Verification therefore has practical as well as theoretical importance.

Differentiation as a Certified Transformation

A verified differentiable compiler treats AD as a semantics-preserving program transformation.

The compiler must prove:

$$ \text{meaning}(Df) = D(\text{meaning}(f)). $$

This equation captures the central goal.

Differentiation of the program should equal differentiation of the mathematical function represented by the program.

Failure Modes

Verification itself has limitations.

Incorrect specifications

A proof may verify the wrong property.

Incomplete semantics

The language meaning may omit runtime behavior.

Floating-point mismatch

Real execution may differ from mathematical models.

Trusted kernel assumptions

Proof assistants rely on trusted foundations.

Scalability

Large tensor systems are difficult to verify completely.

Thus verification improves confidence but does not eliminate all risk.

Conceptual Shift

Classical AD assumes derivative rules are implemented correctly.

Verified differentiation treats derivative computation itself as an object requiring proof.

The derivative becomes a formally certified computational artifact.

This shifts AD from:

Classical view	Verified view
practical algorithm	formally verified transformation
empirical testing	mathematical proof
heuristic confidence	machine-checked correctness

The goal is not only fast gradients, but trustworthy gradients.

Summary

Verified differentiation studies formal correctness of automatic differentiation systems.

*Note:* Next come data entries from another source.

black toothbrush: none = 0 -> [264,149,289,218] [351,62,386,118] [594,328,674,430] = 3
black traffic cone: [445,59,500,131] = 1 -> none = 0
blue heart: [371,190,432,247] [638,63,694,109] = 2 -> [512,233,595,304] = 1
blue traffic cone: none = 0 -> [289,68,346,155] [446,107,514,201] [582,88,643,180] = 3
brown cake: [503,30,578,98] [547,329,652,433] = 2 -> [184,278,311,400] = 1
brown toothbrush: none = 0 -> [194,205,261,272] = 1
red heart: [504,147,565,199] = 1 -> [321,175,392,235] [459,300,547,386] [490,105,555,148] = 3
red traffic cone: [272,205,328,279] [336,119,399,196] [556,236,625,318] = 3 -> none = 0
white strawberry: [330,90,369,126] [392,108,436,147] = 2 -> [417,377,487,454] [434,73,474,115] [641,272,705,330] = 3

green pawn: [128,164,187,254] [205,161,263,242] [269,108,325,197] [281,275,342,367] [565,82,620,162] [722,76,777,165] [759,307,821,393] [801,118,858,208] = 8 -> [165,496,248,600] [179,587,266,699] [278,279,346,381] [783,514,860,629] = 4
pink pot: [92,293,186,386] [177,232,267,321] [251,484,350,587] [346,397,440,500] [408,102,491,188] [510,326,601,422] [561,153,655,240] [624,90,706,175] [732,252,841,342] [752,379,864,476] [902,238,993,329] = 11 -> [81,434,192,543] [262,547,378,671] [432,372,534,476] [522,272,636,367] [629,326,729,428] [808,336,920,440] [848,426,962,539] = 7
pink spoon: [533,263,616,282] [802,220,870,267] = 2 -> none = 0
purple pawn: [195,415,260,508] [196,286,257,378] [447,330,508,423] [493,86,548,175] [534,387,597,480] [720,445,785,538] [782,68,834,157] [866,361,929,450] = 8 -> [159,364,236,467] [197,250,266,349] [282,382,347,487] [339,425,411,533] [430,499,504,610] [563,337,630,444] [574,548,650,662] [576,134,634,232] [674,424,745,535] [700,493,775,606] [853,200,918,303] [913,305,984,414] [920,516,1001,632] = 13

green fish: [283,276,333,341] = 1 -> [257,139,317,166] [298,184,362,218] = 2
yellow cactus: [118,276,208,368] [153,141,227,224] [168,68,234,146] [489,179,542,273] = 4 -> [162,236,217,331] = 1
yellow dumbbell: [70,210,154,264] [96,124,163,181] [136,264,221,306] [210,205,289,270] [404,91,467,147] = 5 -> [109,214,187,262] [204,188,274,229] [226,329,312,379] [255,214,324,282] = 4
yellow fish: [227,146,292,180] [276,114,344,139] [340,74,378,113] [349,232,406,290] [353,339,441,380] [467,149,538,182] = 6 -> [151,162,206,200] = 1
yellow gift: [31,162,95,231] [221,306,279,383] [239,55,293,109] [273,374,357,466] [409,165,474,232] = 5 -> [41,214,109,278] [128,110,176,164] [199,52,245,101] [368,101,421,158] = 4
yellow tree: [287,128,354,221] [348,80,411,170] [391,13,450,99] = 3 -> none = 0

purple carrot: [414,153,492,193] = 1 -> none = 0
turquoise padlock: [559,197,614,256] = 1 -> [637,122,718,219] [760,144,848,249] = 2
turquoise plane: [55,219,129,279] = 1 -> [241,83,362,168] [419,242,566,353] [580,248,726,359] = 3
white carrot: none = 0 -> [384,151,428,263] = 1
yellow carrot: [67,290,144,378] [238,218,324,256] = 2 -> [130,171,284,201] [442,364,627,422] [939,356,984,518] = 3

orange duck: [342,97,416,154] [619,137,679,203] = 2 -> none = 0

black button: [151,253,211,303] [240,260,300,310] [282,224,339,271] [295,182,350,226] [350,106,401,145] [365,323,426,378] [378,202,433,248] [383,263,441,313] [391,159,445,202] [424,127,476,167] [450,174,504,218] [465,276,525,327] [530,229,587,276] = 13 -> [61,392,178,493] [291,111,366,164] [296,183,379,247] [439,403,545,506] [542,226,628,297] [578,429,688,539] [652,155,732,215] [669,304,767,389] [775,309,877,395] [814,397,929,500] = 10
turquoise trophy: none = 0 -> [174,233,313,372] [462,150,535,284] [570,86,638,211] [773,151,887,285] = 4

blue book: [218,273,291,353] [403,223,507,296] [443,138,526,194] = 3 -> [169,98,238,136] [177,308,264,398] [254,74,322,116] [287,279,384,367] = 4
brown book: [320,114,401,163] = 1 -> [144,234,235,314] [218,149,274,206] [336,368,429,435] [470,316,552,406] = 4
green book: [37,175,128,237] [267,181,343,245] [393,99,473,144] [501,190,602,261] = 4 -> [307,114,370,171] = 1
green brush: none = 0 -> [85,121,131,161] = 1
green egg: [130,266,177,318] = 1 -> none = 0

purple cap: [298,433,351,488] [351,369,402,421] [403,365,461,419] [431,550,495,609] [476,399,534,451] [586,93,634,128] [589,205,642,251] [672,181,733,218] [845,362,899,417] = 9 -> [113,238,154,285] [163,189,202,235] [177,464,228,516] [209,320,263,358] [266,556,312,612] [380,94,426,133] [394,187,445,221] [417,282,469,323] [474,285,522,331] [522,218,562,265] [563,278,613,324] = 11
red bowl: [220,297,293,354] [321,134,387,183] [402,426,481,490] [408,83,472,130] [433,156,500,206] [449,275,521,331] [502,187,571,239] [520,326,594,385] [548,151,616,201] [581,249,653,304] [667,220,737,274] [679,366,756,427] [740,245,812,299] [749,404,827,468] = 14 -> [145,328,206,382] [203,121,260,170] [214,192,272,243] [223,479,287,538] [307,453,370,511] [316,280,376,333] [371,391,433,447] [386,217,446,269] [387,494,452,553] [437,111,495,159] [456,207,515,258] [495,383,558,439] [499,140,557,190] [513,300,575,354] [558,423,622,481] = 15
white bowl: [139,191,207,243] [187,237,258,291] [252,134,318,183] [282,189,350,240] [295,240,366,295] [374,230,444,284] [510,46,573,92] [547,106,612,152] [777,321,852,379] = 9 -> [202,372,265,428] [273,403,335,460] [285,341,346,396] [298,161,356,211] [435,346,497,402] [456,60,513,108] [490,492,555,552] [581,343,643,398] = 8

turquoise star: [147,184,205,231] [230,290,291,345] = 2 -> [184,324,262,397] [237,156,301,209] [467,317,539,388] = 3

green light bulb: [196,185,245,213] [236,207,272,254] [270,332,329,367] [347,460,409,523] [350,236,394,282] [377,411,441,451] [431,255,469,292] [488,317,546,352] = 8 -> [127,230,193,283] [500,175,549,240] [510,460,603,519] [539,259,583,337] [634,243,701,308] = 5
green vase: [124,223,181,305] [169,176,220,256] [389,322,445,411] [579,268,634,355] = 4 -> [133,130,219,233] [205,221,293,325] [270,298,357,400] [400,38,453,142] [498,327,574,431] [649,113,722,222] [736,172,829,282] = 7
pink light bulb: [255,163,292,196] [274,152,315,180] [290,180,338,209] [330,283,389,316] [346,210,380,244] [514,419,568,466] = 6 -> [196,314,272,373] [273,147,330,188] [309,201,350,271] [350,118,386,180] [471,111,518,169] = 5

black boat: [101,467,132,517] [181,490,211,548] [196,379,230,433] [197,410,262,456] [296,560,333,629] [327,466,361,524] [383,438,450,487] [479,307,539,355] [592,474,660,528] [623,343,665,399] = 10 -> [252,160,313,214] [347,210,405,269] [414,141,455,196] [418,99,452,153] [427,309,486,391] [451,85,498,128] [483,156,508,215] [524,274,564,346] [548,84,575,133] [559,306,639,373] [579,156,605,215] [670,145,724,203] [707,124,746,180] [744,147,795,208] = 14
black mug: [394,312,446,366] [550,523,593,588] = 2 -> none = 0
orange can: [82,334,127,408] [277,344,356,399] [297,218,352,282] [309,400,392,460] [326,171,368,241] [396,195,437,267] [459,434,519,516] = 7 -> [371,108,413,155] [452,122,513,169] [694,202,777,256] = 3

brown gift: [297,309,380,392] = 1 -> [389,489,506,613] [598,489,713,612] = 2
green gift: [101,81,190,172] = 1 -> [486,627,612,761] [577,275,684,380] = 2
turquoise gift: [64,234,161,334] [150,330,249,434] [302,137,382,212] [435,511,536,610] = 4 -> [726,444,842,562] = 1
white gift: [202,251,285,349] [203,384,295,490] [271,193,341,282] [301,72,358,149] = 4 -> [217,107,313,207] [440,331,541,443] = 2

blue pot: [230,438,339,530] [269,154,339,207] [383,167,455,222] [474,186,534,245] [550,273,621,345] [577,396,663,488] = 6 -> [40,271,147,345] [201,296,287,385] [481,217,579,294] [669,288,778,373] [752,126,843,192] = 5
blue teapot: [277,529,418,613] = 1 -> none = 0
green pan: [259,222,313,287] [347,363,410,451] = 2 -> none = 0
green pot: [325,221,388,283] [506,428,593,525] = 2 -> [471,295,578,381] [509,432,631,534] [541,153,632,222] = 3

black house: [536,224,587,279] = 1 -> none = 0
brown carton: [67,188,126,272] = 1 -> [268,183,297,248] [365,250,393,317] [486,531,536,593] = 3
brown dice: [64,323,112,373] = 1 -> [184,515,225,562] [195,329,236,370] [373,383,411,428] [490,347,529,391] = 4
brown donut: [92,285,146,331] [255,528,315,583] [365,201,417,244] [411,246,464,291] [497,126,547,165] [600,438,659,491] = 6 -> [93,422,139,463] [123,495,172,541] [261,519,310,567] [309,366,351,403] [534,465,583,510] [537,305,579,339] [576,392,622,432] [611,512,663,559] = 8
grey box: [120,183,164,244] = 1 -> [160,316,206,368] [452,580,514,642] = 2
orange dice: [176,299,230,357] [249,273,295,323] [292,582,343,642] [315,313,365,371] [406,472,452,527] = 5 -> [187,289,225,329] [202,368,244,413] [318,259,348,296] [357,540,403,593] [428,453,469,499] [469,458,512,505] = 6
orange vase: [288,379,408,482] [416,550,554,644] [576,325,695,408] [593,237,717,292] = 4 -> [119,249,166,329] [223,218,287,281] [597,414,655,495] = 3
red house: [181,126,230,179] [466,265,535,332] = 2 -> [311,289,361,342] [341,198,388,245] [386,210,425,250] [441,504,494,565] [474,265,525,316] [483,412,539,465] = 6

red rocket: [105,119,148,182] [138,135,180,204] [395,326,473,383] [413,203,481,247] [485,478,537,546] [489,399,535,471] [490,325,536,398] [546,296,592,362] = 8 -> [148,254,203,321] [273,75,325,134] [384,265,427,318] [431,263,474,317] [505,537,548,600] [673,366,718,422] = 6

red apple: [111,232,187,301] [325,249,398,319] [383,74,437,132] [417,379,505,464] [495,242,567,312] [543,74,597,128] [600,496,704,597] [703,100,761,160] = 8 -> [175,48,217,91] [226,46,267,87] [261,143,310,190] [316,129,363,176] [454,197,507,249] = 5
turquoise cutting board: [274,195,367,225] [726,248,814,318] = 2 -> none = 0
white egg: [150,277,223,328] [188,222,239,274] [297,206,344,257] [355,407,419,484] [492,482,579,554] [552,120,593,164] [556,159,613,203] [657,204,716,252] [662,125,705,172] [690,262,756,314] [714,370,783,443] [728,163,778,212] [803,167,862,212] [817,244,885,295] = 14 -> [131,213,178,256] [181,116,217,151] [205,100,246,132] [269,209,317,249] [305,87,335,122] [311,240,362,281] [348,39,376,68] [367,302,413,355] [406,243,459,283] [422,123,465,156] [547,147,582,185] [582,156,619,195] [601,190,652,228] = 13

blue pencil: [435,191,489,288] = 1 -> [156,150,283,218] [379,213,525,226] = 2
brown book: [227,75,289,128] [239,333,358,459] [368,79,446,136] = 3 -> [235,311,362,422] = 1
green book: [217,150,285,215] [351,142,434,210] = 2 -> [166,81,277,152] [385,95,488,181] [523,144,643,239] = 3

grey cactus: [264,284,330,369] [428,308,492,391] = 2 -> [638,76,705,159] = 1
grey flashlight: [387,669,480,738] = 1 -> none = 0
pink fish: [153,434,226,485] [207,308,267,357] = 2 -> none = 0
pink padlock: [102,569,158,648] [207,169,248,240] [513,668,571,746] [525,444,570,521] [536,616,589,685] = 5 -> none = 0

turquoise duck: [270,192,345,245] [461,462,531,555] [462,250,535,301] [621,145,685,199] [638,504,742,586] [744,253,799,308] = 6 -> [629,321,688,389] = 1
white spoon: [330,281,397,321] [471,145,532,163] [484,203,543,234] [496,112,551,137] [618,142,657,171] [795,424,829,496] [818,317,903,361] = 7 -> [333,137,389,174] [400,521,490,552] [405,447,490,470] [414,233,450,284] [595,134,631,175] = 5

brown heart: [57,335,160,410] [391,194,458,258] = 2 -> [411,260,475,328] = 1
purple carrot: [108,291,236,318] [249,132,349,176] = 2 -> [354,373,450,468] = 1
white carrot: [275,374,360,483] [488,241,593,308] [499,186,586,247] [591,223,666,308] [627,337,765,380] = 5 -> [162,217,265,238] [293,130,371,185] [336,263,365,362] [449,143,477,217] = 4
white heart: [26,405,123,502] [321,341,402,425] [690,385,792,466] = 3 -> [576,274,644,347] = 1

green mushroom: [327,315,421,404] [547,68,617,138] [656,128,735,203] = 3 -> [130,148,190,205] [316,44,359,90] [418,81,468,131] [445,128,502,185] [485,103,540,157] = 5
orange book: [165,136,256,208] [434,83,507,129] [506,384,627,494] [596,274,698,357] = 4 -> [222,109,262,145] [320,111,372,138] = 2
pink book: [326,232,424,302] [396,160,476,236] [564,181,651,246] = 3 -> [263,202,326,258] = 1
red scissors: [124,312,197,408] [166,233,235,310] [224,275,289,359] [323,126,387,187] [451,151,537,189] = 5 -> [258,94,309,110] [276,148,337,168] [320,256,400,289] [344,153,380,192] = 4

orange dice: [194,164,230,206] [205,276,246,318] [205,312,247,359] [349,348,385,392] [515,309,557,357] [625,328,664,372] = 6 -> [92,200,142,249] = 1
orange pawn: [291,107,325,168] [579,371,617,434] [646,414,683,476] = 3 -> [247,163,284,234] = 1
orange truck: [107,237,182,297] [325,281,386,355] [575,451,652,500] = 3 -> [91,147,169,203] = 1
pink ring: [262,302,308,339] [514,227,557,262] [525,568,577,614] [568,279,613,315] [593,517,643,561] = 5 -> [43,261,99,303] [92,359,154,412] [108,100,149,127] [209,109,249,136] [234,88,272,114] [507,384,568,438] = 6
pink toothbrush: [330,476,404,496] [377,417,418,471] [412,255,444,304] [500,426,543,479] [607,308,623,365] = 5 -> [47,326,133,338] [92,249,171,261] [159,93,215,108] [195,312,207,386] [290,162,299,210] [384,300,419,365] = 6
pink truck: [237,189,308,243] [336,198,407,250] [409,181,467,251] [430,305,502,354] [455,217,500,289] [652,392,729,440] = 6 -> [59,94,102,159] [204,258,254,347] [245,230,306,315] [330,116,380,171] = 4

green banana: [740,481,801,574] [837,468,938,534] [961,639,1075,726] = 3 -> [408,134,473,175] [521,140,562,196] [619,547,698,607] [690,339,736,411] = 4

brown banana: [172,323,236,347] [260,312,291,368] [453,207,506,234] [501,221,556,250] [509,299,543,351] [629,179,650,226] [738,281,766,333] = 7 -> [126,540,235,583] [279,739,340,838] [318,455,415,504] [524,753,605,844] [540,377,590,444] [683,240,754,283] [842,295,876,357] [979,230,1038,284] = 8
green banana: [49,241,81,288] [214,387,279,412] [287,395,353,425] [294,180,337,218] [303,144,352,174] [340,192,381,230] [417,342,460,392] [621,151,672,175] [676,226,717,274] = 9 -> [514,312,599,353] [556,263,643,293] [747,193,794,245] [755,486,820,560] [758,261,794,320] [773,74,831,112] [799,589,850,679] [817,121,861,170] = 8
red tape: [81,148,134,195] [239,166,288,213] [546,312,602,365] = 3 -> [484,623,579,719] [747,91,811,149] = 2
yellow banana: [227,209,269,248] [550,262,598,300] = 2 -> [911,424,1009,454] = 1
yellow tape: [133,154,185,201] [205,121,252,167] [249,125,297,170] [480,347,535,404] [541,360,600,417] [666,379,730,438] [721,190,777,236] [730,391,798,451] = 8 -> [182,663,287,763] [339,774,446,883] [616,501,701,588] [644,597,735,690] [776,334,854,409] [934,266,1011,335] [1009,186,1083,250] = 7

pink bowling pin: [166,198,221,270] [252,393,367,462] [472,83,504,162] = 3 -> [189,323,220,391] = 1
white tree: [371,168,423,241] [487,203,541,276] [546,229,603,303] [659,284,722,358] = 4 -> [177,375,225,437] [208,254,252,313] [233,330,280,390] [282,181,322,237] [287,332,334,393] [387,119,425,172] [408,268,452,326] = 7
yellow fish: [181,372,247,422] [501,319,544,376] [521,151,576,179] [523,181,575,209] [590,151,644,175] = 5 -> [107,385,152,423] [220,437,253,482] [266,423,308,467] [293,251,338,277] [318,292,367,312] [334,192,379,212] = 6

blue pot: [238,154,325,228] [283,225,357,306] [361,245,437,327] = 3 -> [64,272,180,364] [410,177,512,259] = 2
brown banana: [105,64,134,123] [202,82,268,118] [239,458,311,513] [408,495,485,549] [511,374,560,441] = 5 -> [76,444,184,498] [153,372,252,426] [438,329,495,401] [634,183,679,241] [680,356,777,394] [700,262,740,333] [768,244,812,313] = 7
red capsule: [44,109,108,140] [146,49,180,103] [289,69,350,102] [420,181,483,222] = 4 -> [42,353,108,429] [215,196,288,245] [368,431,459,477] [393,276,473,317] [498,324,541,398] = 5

This includes proof of derivative semantics, compiler transformations, adjoint generation, floating-point behavior, higher-order differentiation, and stochastic gradient estimators.

The field connects automatic differentiation with theorem proving, formal semantics, compiler verification, and numerical analysis.

As differentiable systems become infrastructure for science, engineering, and autonomous decision systems, verified differentiation becomes increasingly important for reliability, safety, and mathematical trustworthiness.